[Records contained in a dataset]
_ _ _

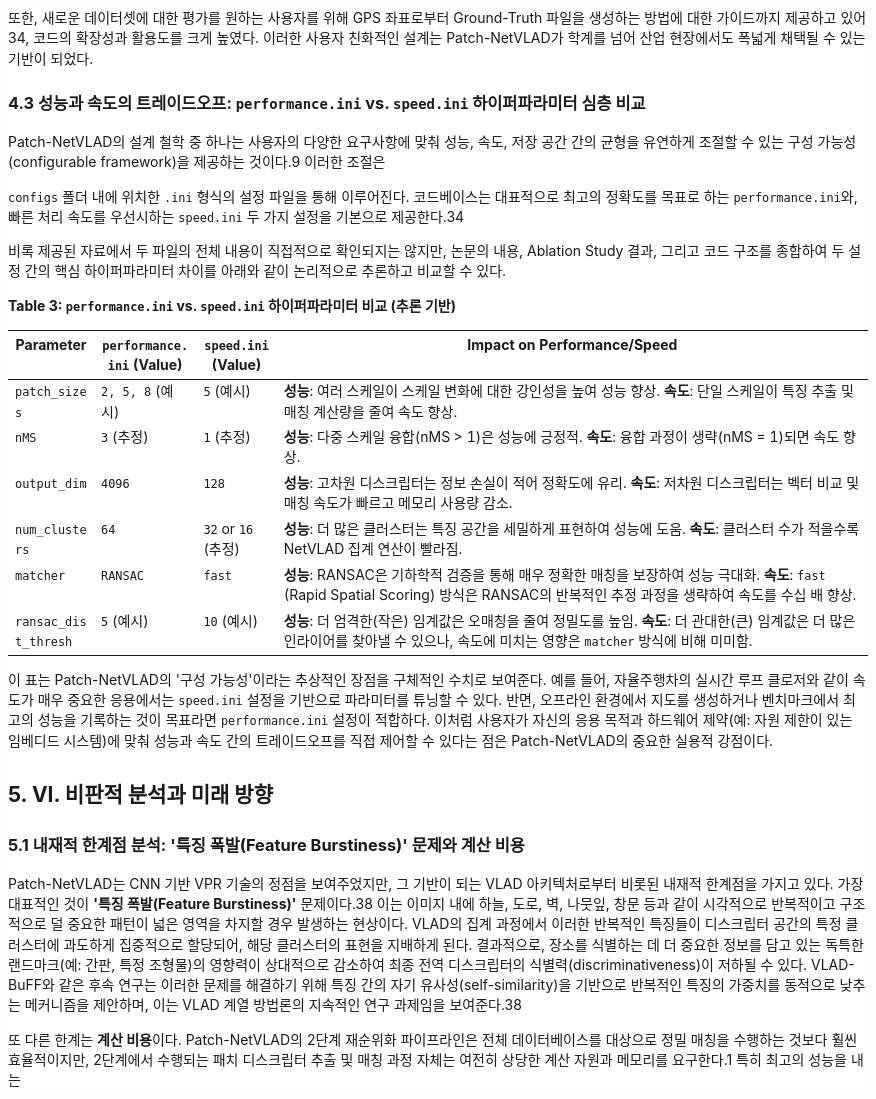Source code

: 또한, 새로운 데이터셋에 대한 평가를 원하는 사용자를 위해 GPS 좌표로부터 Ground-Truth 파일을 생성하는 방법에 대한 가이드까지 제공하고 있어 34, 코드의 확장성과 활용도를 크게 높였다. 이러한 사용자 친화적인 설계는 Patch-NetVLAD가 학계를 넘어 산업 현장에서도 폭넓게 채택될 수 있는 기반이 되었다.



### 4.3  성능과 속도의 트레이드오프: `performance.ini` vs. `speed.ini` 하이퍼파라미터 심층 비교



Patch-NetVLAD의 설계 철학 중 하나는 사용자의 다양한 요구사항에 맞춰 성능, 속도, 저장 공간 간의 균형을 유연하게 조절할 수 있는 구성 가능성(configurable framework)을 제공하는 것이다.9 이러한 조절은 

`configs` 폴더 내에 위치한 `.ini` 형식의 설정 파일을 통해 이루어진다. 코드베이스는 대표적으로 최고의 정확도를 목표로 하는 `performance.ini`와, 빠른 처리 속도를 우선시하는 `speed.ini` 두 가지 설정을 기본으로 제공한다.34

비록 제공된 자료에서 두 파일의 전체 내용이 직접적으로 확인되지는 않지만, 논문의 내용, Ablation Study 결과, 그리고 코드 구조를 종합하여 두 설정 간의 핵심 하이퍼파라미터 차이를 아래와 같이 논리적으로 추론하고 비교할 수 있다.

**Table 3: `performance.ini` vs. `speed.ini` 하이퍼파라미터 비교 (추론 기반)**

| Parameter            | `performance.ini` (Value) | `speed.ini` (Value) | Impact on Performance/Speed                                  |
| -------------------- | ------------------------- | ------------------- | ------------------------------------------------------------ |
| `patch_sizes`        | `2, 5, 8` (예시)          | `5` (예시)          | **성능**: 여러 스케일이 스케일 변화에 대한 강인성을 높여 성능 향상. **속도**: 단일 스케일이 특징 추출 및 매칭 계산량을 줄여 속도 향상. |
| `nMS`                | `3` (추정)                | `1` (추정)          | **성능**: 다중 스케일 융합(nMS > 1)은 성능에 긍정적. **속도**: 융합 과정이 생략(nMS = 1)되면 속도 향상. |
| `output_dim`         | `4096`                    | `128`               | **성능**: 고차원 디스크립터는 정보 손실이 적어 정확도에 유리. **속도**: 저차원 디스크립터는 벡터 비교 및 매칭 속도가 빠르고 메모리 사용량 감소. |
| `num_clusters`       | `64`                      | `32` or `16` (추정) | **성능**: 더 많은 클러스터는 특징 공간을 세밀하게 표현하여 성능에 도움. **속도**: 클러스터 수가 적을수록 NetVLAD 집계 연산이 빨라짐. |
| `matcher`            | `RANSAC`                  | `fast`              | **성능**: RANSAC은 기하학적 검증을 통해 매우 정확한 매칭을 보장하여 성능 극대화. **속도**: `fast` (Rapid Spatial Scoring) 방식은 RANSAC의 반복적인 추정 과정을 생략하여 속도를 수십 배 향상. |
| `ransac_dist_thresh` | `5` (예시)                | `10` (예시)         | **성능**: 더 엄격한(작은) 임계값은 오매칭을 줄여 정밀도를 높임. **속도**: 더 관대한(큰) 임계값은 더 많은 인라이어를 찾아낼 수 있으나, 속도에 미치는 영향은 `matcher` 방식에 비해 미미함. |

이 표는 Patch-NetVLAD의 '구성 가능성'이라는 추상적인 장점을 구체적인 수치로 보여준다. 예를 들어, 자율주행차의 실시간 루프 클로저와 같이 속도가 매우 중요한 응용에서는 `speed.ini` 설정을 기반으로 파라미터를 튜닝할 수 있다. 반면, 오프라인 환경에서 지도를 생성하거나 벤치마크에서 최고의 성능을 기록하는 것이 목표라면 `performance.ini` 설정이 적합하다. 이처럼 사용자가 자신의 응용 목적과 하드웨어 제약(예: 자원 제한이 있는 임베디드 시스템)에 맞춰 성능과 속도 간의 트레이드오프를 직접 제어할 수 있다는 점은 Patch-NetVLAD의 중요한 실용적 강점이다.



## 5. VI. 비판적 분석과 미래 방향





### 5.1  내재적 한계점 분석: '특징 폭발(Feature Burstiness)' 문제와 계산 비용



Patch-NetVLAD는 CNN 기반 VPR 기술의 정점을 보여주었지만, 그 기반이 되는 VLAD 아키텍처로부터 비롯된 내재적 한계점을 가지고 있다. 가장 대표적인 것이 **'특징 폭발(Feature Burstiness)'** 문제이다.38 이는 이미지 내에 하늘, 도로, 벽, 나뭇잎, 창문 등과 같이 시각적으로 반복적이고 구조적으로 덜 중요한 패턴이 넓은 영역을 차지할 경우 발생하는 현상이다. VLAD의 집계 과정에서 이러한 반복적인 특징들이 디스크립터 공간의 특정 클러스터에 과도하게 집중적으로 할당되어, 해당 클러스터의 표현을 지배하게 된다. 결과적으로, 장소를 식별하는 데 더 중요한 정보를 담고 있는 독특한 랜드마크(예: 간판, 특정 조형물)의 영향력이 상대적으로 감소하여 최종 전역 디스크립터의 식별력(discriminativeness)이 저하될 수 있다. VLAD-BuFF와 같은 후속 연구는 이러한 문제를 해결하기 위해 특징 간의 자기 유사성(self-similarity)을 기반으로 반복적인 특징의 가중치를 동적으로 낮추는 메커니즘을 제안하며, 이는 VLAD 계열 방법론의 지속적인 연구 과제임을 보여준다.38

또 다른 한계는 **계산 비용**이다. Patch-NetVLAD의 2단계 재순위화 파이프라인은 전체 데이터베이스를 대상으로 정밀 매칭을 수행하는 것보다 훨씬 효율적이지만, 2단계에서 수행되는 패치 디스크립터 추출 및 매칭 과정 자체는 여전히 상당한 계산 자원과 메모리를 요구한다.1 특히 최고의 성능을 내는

_ _ _

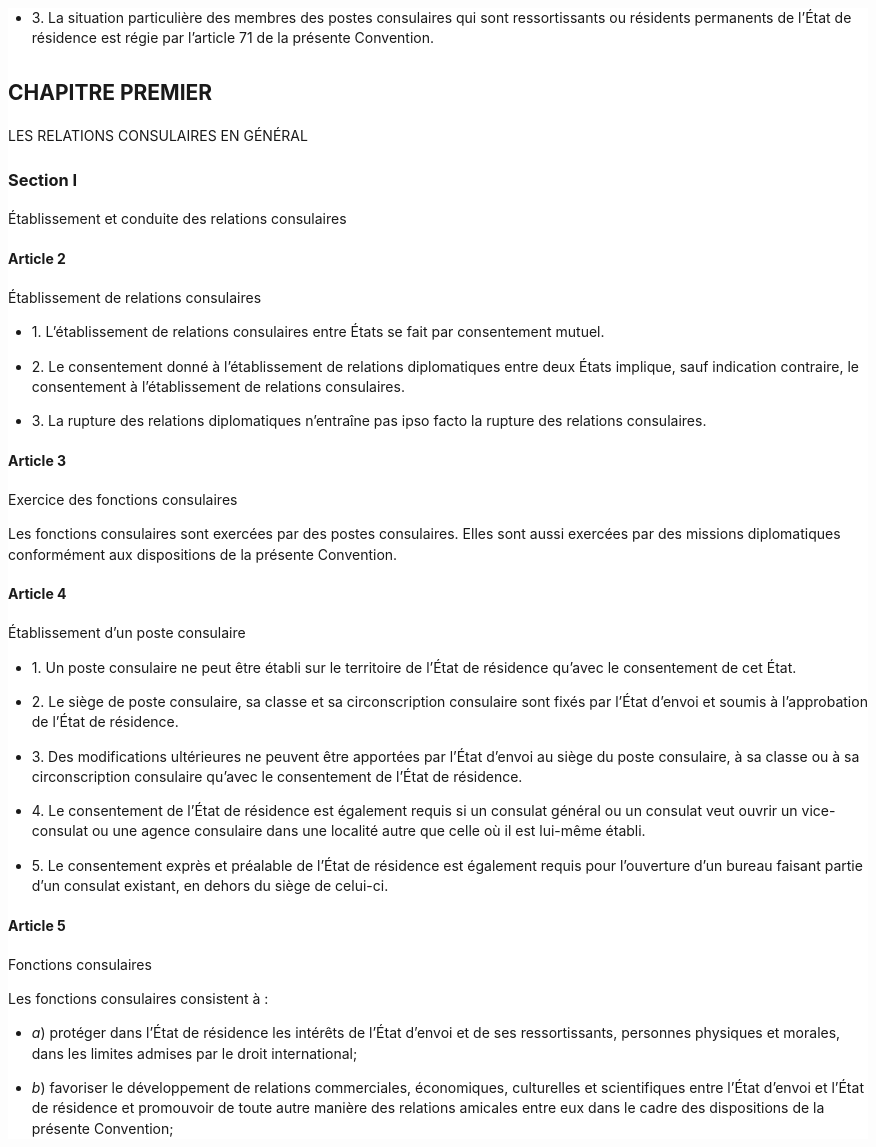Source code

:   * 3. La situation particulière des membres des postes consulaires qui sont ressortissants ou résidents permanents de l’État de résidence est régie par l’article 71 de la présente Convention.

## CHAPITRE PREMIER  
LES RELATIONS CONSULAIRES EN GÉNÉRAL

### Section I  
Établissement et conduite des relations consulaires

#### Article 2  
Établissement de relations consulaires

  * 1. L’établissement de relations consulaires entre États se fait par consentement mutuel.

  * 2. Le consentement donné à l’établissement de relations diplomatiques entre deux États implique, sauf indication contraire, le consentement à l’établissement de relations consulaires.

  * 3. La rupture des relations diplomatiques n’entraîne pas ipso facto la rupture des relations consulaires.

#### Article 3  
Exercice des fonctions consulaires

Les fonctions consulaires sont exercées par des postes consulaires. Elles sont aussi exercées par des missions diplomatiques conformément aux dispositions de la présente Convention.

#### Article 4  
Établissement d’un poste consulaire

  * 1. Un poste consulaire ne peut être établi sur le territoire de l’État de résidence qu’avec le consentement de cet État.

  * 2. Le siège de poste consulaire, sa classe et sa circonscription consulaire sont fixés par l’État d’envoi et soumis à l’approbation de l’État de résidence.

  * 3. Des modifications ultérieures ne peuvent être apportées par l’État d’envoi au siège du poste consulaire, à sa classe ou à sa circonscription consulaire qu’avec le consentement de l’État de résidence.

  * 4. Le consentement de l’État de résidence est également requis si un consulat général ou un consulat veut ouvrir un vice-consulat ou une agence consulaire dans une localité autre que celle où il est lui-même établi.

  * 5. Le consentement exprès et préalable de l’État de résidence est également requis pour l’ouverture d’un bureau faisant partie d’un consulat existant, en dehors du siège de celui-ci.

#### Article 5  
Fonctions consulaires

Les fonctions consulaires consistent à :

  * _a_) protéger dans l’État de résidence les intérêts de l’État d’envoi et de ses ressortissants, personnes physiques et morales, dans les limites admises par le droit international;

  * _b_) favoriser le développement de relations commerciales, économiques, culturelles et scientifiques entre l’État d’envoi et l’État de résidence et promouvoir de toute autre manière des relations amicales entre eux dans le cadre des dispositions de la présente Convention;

_ _ _

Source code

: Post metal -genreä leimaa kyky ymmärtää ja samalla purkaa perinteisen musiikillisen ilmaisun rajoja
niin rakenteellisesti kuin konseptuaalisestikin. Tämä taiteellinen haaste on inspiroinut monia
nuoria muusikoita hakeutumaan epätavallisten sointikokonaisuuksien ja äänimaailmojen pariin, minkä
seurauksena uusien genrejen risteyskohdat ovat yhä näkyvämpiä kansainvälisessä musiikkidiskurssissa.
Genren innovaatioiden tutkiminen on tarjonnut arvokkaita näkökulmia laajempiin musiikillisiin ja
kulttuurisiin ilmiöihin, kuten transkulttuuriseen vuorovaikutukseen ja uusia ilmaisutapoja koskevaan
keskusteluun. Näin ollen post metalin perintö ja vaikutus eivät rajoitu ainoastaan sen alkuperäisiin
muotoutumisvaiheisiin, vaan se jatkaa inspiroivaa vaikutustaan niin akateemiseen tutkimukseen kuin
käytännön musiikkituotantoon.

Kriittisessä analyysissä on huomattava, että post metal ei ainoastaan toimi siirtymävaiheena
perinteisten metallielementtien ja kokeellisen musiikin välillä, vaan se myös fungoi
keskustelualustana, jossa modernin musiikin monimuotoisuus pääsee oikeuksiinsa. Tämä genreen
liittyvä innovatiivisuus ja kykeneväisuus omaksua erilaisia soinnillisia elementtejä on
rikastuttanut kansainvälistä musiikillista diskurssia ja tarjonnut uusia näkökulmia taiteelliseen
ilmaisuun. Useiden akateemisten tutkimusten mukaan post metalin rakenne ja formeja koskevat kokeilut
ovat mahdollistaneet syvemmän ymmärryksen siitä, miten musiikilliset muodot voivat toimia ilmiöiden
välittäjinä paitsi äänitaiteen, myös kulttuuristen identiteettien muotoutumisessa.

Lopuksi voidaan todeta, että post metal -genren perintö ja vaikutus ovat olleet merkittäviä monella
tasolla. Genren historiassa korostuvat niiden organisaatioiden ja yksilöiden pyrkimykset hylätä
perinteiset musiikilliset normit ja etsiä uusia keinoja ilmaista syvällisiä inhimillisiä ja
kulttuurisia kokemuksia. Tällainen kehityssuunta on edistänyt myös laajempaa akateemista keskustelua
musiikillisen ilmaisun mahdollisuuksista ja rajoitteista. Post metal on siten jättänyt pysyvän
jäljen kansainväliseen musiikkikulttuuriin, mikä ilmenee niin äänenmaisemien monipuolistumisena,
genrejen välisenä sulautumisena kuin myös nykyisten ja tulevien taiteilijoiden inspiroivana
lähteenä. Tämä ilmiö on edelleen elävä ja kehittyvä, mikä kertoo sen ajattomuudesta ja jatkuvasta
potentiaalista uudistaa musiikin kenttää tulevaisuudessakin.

_ _ _

*WHAT IS NEEDED*: Give back exactly the lines above, from the line containing "#### Article 2" through the line containing "Établissement d’un poste consulaire", with both end lines and nothing more.

*FINISHED EXERCISE*:
#### Article 2  
Établissement de relations consulaires

  * 1. L’établissement de relations consulaires entre États se fait par consentement mutuel.

  * 2. Le consentement donné à l’établissement de relations diplomatiques entre deux États implique, sauf indication contraire, le consentement à l’établissement de relations consulaires.

  * 3. La rupture des relations diplomatiques n’entraîne pas ipso facto la rupture des relations consulaires.

#### Article 3  
Exercice des fonctions consulaires

Les fonctions consulaires sont exercées par des postes consulaires. Elles sont aussi exercées par des missions diplomatiques conformément aux dispositions de la présente Convention.

#### Article 4  
Établissement d’un poste consulaire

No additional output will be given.